Someone then slammed her from behind, she said. “I could feel the body armor.”

“I flew a few inches” and landed in a heap, Orleck said. She said police took her phone, and she got angry and demanded it back.

“That’s where the videos that went viral began,” she said. Those videos show police pushing her to the ground and briefly dragging her.

She was arrested and temporarily banned from parts of campus, including the central College Green. For weeks, she said, she cut through fraternity house backyards and parking lots to get to class to continue teaching. A Dartmouth spokesperson said the university never intended for the police—whom Dartmouth called to clear the encampment—to arrest Orleck. A prosecutor didn’t press the trespassing charge, and the university hasn’t pursued discipline.

A photo of police officers in helmets trying to break up a group of protesters who have locked arms with one another.

Police broke up a pro-Palestinian protest on Indiana University at Bloomington’s campus in spring 2024. It’s part of a trend that now includes faculty member arrests.
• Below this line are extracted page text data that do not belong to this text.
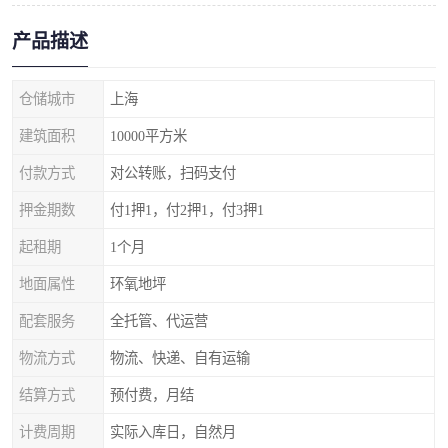
产品描述
仓储城市
上海
建筑面积
10000平方米
付款方式
对公转账，扫码支付
押金期数
付1押1，付2押1，付3押1
起租期
1个月
地面属性
环氧地坪
配套服务
全托管、代运营
物流方式
物流、快递、自有运输
结算方式
预付费，月结
计费周期
实际入库日，自然月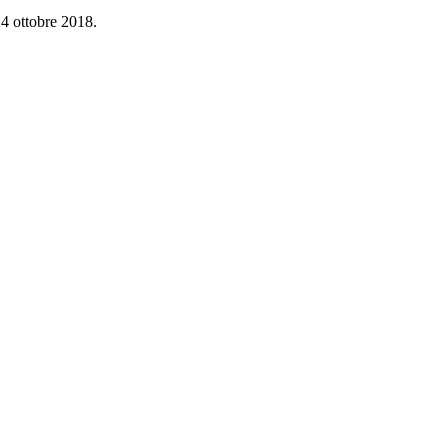
14 ottobre 2018.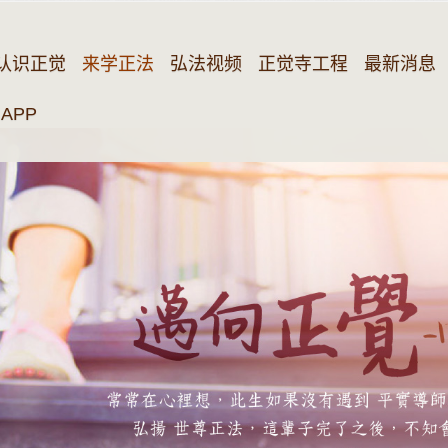
认识正觉
来学正法
弘法视频
正觉寺工程
最新消息
APP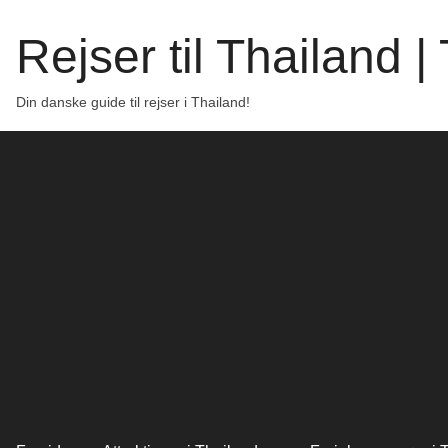
Rejser til Thailand 
Din danske guide til rejser i Thailand!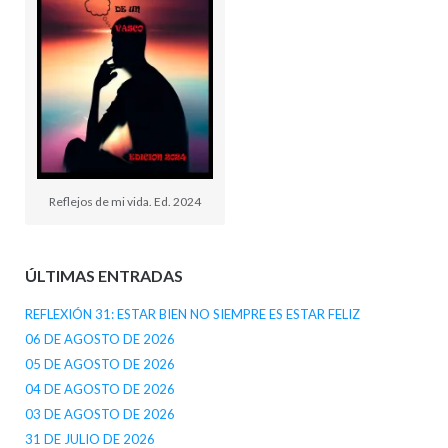
Reflejos de mi vida. Ed. 2024
ÚLTIMAS ENTRADAS
REFLEXIÓN 31: ESTAR BIEN NO SIEMPRE ES ESTAR FELIZ
06 DE AGOSTO DE 2026
05 DE AGOSTO DE 2026
04 DE AGOSTO DE 2026
03 DE AGOSTO DE 2026
31 DE JULIO DE 2026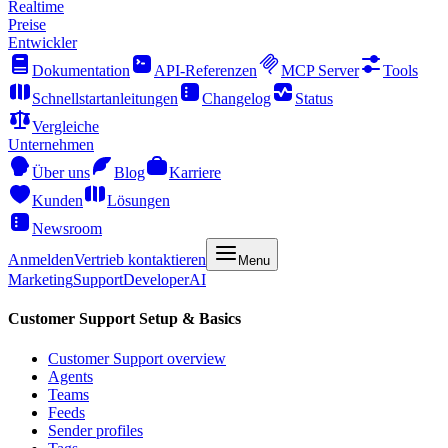
Realtime
Preise
Entwickler
Dokumentation
API-Referenzen
MCP Server
Tools
Schnellstartanleitungen
Changelog
Status
Vergleiche
Unternehmen
Über uns
Blog
Karriere
Kunden
Lösungen
Newsroom
Anmelden
Vertrieb kontaktieren
Menu
Marketing
Support
Developer
AI
Customer Support Setup & Basics
Customer Support overview
Agents
Teams
Feeds
Sender profiles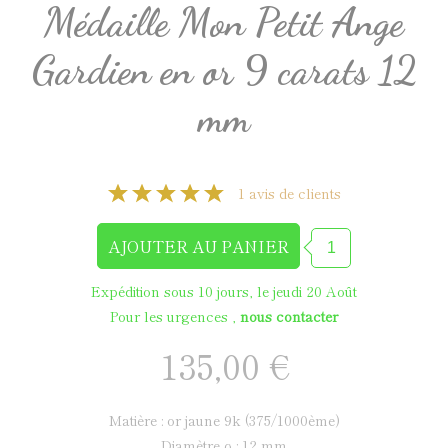
Médaille Mon Petit Ange
Gardien en or 9 carats 12
mm
1 avis de clients
Expédition sous 10 jours, le jeudi 20 Août
Pour les urgences ,
nous contacter
135,00 €
matière : or jaune 9k (375/1000ème)
diamètre ø : 12 mm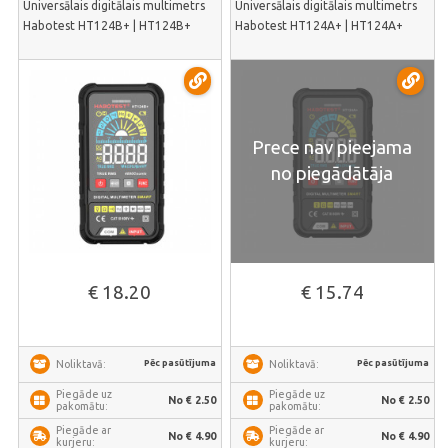
Universālais digitālais multimetrs
Universālais digitālais multimetrs
Habotest HT124B+ | HT124B+
Habotest HT124A+ | HT124A+
Prece nav pieejama
no piegādātāja
€ 18.20
€ 15.74
Pēc pasūtījuma
Pēc pasūtījuma
Noliktavā:
Noliktavā:
Piegāde uz
Piegāde uz
No € 2.50
No € 2.50
pakomātu:
pakomātu:
Piegāde ar
Piegāde ar
No € 4.90
No € 4.90
kurjeru:
kurjeru:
Jeremy Hogan/SOPA Images/LightRocket via Getty Images

Like Orleck, Barbara Dennis said she wanted to defend student protesters at Indiana University at Bloomington. She said she was arrested for trying to stop police from reaching the students.

“Why would a teacher let a person with a gun get close to their students?” Dennis said. “The minute we pit free speech against safety, we’re not really understanding what free speech is.”

Dennis is still purposefully violating the university’s policy limiting expressive activities past 11 p.m. She fears the university may discipline her. But she’s also leaving next year.

“The stress has been really hard,” Dennis said. “There’s a lot of trauma associated with being arrested, with weapons like that, with having snipers on the roof—it’s very traumatic, and this university sort of continues pushing into it as if it was the right thing.”

Dennis, 65, said she had been planning to work about five more years there. She had tenure.

“I’ve loved working at IU; it’s been such a great place,” she said. “I don’t want my last five years to be working with this president and this administration.”

With Muhlenberg College firing a tenured professor, and with the Middle East war expanding into more countries, this past year may have only been the overture to greater crackdowns on expression about Israel and Palestine.

“Now there’s the beginnings of an all-out war in the Middle East and students are being muzzled,” said McAfee, one of the arrested Emory professors. She said she doesn’t want to see more arrests. “I just hold my breath that it doesn’t explode again.”